In 1984, Gustafson had just cracked the Monterey lineup maybe a week before when the Plainsmen fell behind Coronado 5-0. Gustafson contributed to the awful start by striking out in his first at-bat and letting a ball roll through his legs at shortstop.
Alas, the Plainsmen rallied. They took the lead in the sixth inning when Gustafson, with runners on, lashed a ball past second base that the right fielder overran.
He slid into third, having redeemed himself. To a point.
“I stand up, I’m dumping the dirt out of my pants,” Gustafson said, “and coach Moegle says, ‘Gus, if you could catch a ground ball, you might be a player.’”
Moegle took 13 teams to the state tournament, made the championship game eight times and won four. In the early 1970s, the hard-edged young coach won two state championships with teams loaded with talent — future pros such as Donnie Moore, Larry Horn, Gary Ashby and Jimmy Shankle. In 1981, he won with a cinderella bunch.
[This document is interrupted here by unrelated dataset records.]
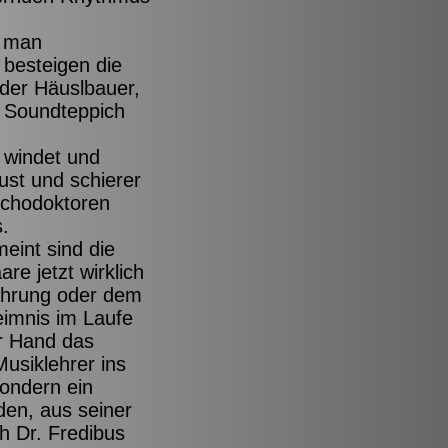
n man
 besteigen die
der Häuslbauer,
n Soundteppich
 windet und
ust und schierer
sychodoktoren
.
eint sind die
re jetzt wirklich
nährung oder dem
imnis im Laufe
er Hand das
usiklehrer ins
sondern ein
en, aus seiner
h Dr. Fredibus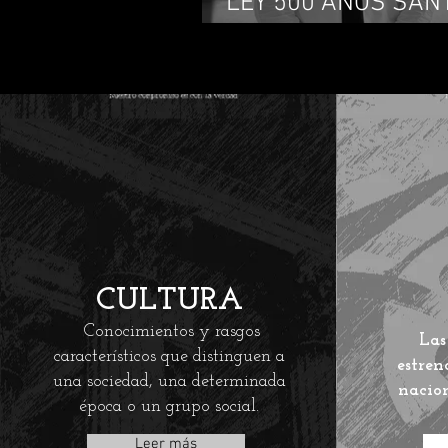
LEY 500 AÑOS SAN
MARTA
CULTURA
Conocimientos y rasgos
Las
característicos que distinguen a
estren
una sociedad, una determinada
nacion
época o un grupo social.
Leer más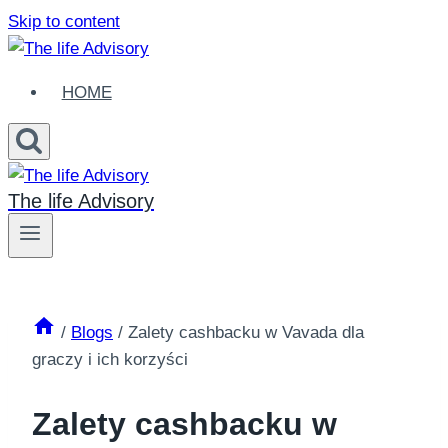
Skip to content
HOME
The life Advisory
/
Blogs
/
Zalety cashbacku w Vavada dla
graczy i ich korzyści
Zalety cashbacku w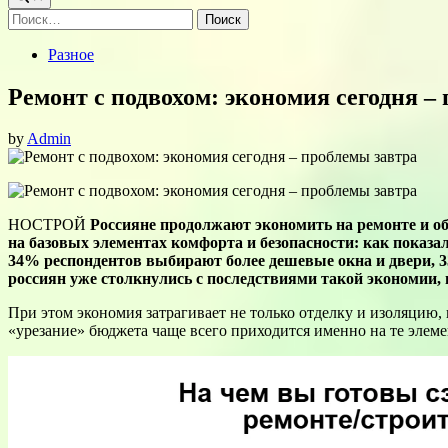
Найти:
Posted
Разное
in
Ремонт с подвохом: экономия сегодня –
by
Admin
НОСТРОЙ
Россияне продолжают экономить на ремонте и обу
на базовых элементах комфорта и безопасности: как показ
34% респондентов выбирают более дешевые окна и двери, 
россиян уже столкнулись с последствиями такой экономии, 
При этом экономия затрагивает не только отделку и изоляцию, 
«урезание» бюджета чаще всего приходится именно на те элем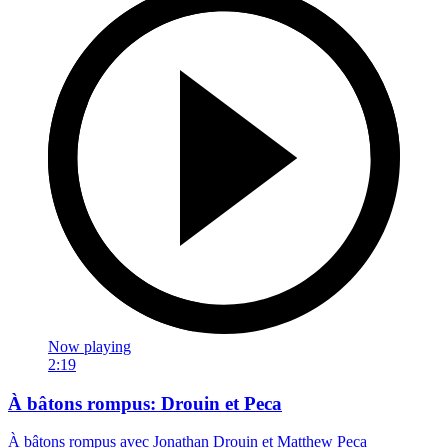
Now playing
2:19
À bâtons rompus: Drouin et Peca
À bâtons rompus avec Jonathan Drouin et Matthew Peca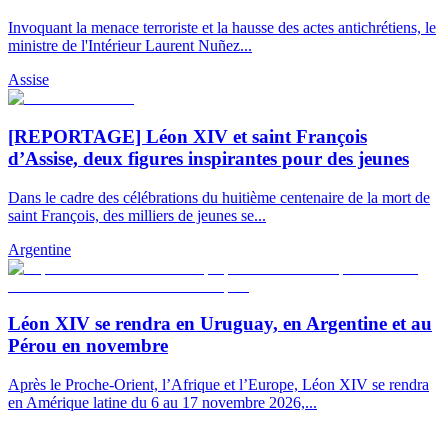
Invoquant la menace terroriste et la hausse des actes antichrétiens, le
ministre de l'Intérieur Laurent Nuñez...
Assise
[REPORTAGE] Léon XIV et saint François
d’Assise, deux figures inspirantes pour des jeunes
Dans le cadre des célébrations du huitième centenaire de la mort de
saint François, des milliers de jeunes se...
Argentine
Léon XIV se rendra en Uruguay, en Argentine et au
Pérou en novembre
Après le Proche-Orient, l’Afrique et l’Europe, Léon XIV se rendra
en Amérique latine du 6 au 17 novembre 2026,...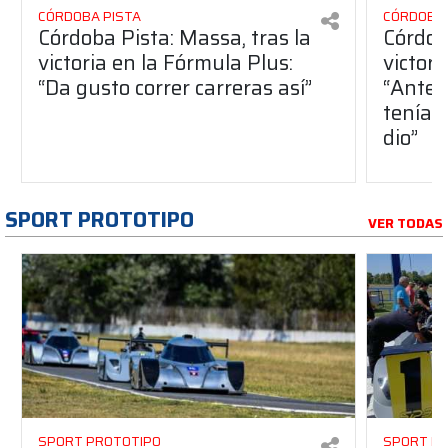
CÓRDOBA PISTA
CÓRDOBA 
Córdoba Pista: Massa, tras la
Córdob
victoria en la Fórmula Plus:
victor
“Da gusto correr carreras así”
“Antes
teníam
dio”
SPORT PROTOTIPO
VER TODAS
SPORT PROTOTIPO
SPORT P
In 1996, the twilight of his career, he led a team with a granddad-to-grandsons age gap to another state title.
Even coaches who toil at levels higher than high school can appreciate that.
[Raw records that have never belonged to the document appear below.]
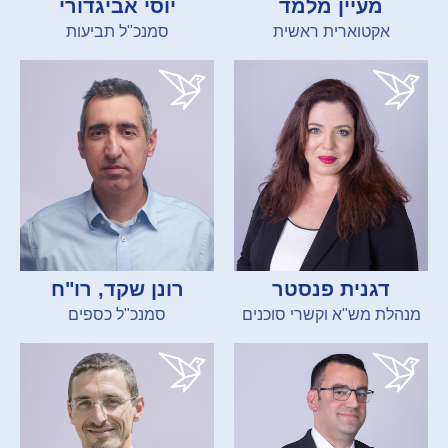
מעיין מלמד
יוסי אביגדורי
אקטוארית ראשית
סמנכ"ל תביעות
דגנית פנסטר
רונן שקד, רו"ח
מנהלת מש"א וקשרי סוכנים
סמנכ"ל כספים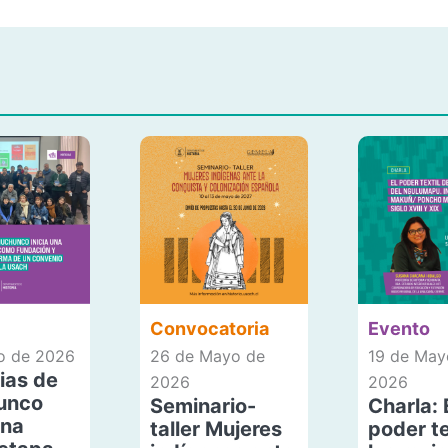
Convocatoria
Evento
io de 2026
26 de Mayo de
19 de May
ias de
2026
2026
unco
Seminario-
Charla: 
una
taller Mujeres
poder te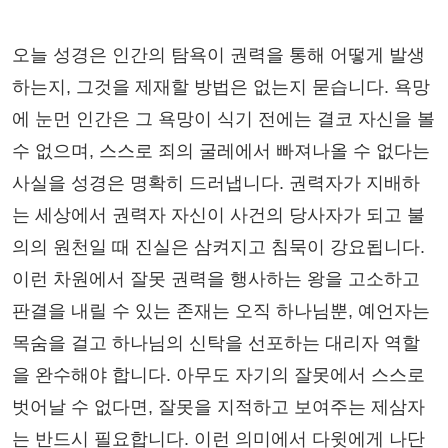
오늘 성경은 인간의 탐욕이 권력을 통해 어떻게 발생
하는지, 그것을 제재할 방법은 없는지 묻습니다. 욕망
에 눈먼 인간은 그 욕망이 식기 전에는 결코 자신을 볼
수 없으며, 스스로 죄의 굴레에서 빠져나올 수 없다는
사실을 성경은 명확히 드러냅니다. 권력자가 지배하
는 세상에서 권력자 자신이 사건의 당사자가 되고 불
의의 원천일 때 진실은 삼켜지고 침묵이 강요됩니다.
이런 차원에서 잘못 권력을 행사하는 왕을 고소하고
판결을 내릴 수 있는 존재는 오직 하나님뿐, 예언자는
목숨을 걸고 하나님의 신탁을 선포하는 대리자 역할
을 완수해야 합니다. 아무도 자기의 잘못에서 스스로
벗어날 수 없다면, 잘못을 지적하고 보여주는 제삼자
는 반드시 필요합니다. 이런 의미에서 다윗에게 나단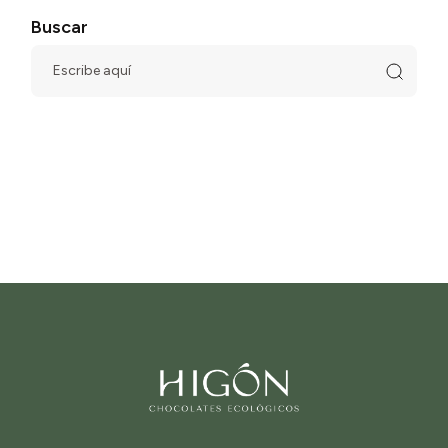
Buscar
Escribe
aquí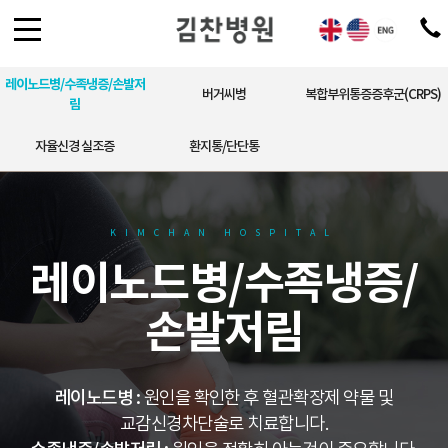
레이노드병/수족냉증/손발저
버거씨병
복합부위통증증후군(CRPS)
림
자율신경 실조증
환지통/단단통
KIMCHAN HOSPITAL
레이노드병/수족냉증/
손발저림
레이노드병 :
원인을 확인한 후 혈관확장제 약물 및
교감신경차단술로 치료합니다.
“There’s no question in my mind — and this started when I got to town — that the greatest coach who’s ever coached in Lubbock, Texas, is Bobby Moegle,” former Tech football coach Mike Leach told the crowd. “And I think that always will be.”
Leach gave an introduction for Moegle during the event at the McKenzie-Merket Alumni Center. The two and their wives have been close friends since shortly after Leach arrived in Lubbock in December 1999.
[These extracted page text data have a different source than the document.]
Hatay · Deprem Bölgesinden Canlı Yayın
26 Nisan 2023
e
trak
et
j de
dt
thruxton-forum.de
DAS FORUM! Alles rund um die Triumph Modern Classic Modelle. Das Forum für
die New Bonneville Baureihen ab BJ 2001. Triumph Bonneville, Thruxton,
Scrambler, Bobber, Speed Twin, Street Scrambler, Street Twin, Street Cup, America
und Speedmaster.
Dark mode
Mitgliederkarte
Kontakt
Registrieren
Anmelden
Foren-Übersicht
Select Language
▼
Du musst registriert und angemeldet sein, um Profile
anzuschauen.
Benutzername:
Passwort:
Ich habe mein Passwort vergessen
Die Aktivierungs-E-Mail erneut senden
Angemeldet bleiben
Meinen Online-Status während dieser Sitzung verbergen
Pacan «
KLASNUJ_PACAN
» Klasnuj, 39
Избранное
“On a few, rare occasions, I’ve been accused of not being kind and compassionate,” Leach said, echoing Gustafson’s words and drawing more laughs. “That may be as a result of hanging out with Bobby Moegle.”
When Leach was hired last year by Washington State, he said the first people he saw at his introduction in Pullman, Wash., were the Moegles.
Leach choked up relating that story, taking a lengthy pause to compose himself.
“I’ve devoted my life to coaching,” said Leach, who started coaching baseball as a teenager. “He’s the greatest example I can think of.”
Gustafson noted the four decades of players who showed up to honor their former coach, saying there was “40 years of love in this room.”
“It’s not the wins and losses, and it’s not the camaraderie you had with them,” Moegle told the crowd. “It’s to see you come out and make good people.”
Pitcher Scott Brand became an eighth-round draft choice and spent four years in the New York Yankees’ farm system after finishing up at Monterey. Even he wasn’t spared Moegle’s occasional grumpy moment.
“I remember we were at El Paso Coronado my junior year,” Brand said, “and I looked down the left-field line, see him and he had both of his hands on his throat, saying, ‘You’re choking.’
“But this (honor) is awesome for him. I love the man. If it wasn’t for him, I wouldn’t have signed that contract.
“I wouldn’t be the man I am today. And coach Moegle and (pitching) coach (Travis) Walden helped me mechnically, mentally, physically.”